No sé cuanto rato hacía que estaba allí. Sólo sé que yo no podía moverme ni apartar los ojos de ella. A continuación me sentí terriblemente asustada; pero al mismo tiempo, no era miedo lo que sentía, sino algo más hondo y sosegado. Me miró larga, severamente, y su rostro era una muda súplica dirigida a mí. Pero ¿cómo podía ayudarla? De pronto dio media vuelta y la vi alejarse por el corredor. Esta vez no tuve miedo de seguirla… Comprendí que quería que supiese algo. Me levanté de un salto y salí deprisa. Estaba ya en el otro extremo del corredor y pensé que se dirigía a la habitación de mi señora. Pero en vez de eso, abrió la puerta que conducía a la escalera de atrás. Bajé tras ella y la seguí por el pasillo que conducía a la puerta trasera. La cocina y el comedor estaban desiertos a estas horas, ya que los criados habían salido de servicio, salvo el lacayo, que estaba en la despensa. Se detuvo en la puerta un instante y me dirigió una mirada; luego hizo girar el pomo, y salió. Vacilé un minuto. ¿Adónde me llevaba? La puerta se había cerrado suavemente; la abrí y me asomé, casi esperando que hubiera desaparecido. Pero la vi unos metros más allá, que cruzaba el patio rápidamente, y se alejaba por el sendero que se adentraba en el bosque. Su figura destacaba oscura y solitaria y pensé volver. Pero seguía tras ella. Cogí un viejo mantón de la señora Blinder y salí a toda prisa.
Emma Saxon estaba ahora en el sendero del bosque. Caminaba decidida. La seguí al mismo paso y cruzamos la verja y salimos al camino real. Entonces echó a andar a campo traviesa, hacia el pueblo. El suelo estaba blanco, y cuando subía por la ladera de una colina pelada que se alzaba delante de mí, observé que sus pies no dejaban huellas. Al darme cuenta de ese detalle, el corazón me dio un vuelco y me flojearon las rodillas. En cierto modo, era peor aquí que dentro de la casa: hacía que el campo entero pareciese una tumba, sin nadie más que nosotras dos, y sin ayuda ninguna del ancho mundo.

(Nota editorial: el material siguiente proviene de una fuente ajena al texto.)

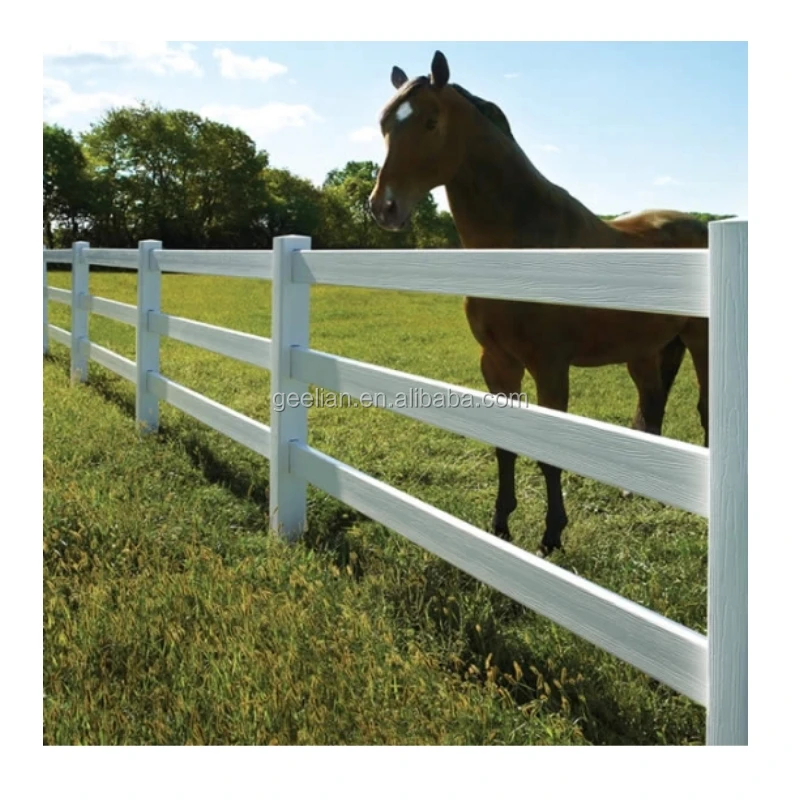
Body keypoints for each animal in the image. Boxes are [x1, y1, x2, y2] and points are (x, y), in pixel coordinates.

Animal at [368, 51, 708, 556]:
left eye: (430, 122)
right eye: (385, 123)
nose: (383, 207)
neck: (523, 242)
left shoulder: (550, 366)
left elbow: (550, 452)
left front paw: (550, 536)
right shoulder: (498, 362)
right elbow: (505, 444)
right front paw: (500, 526)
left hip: (701, 342)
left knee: (704, 410)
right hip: (646, 349)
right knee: (651, 403)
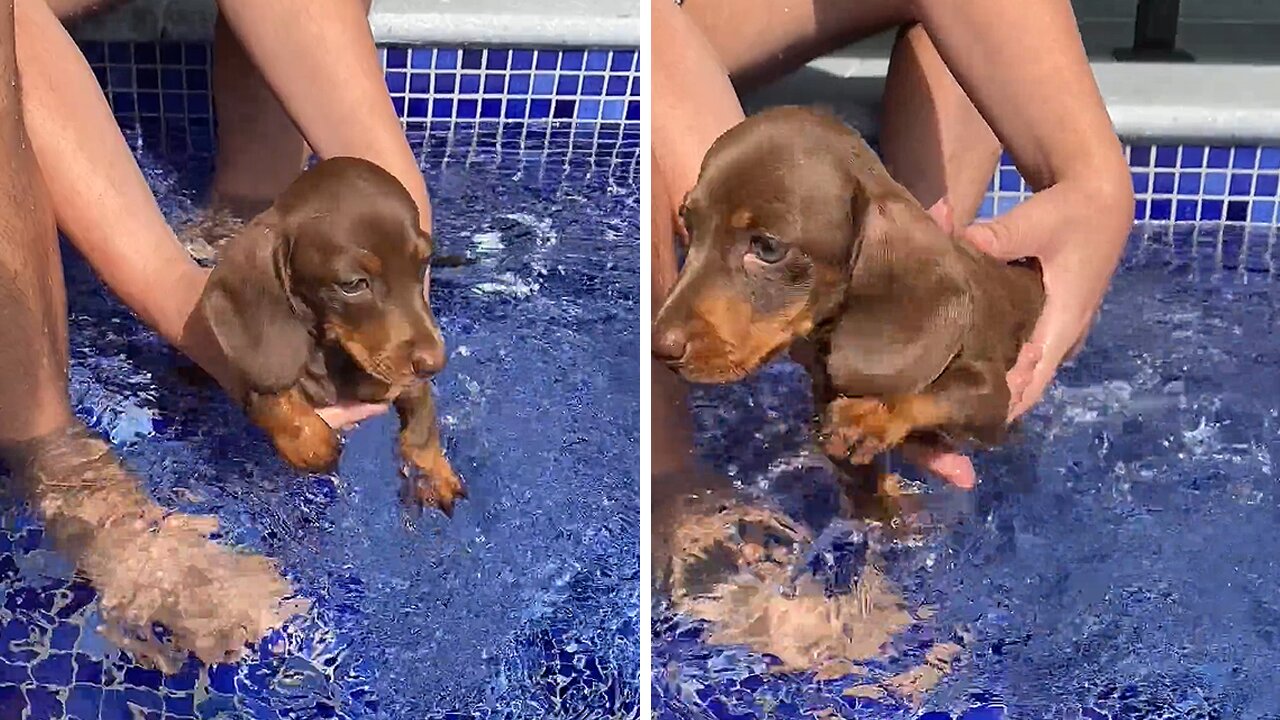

Una vez intenté dar media vuelta, pero ella se volvió y me miró, y fue como si tirase de mí con una cuerda. A partir de ese instante la seguí como un perro. Llegamos al pueblo y me guió a través de él; pasamos la iglesia y la herrería y nos metimos por la calle donde se encuentra la casa del señor Ranford, cerca ya de la carretera: es un edificio visiblemente antiguo, con un sendero enlosado entre dos bordes de boj que conduce a la puerta. La calle estaba desierta, y al meterme en ella vi que Emma Saxon se detenía bajo un viejo olmo que había junto a la entrada. Ahora me asaltó otro temor. Comprendí que habíamos llegado al final de nuestro camino y que me tocaba actuar. Durante todo el trayecto, desde Brympton, me había estado preguntando qué querría de mí; pero la había seguido en estado de trance, por así decir, y hasta que no la vi detenerse ante la verja del señor Ranford no empezó a aclararse mi cerebro. Me detuve a cierta distancia, en medio de la nieve, con el corazón palpitándome con dolorosa violencia y los pies helados en el suelo; Emma Saxon estaba inmóvil al pie del olmo y me miraba.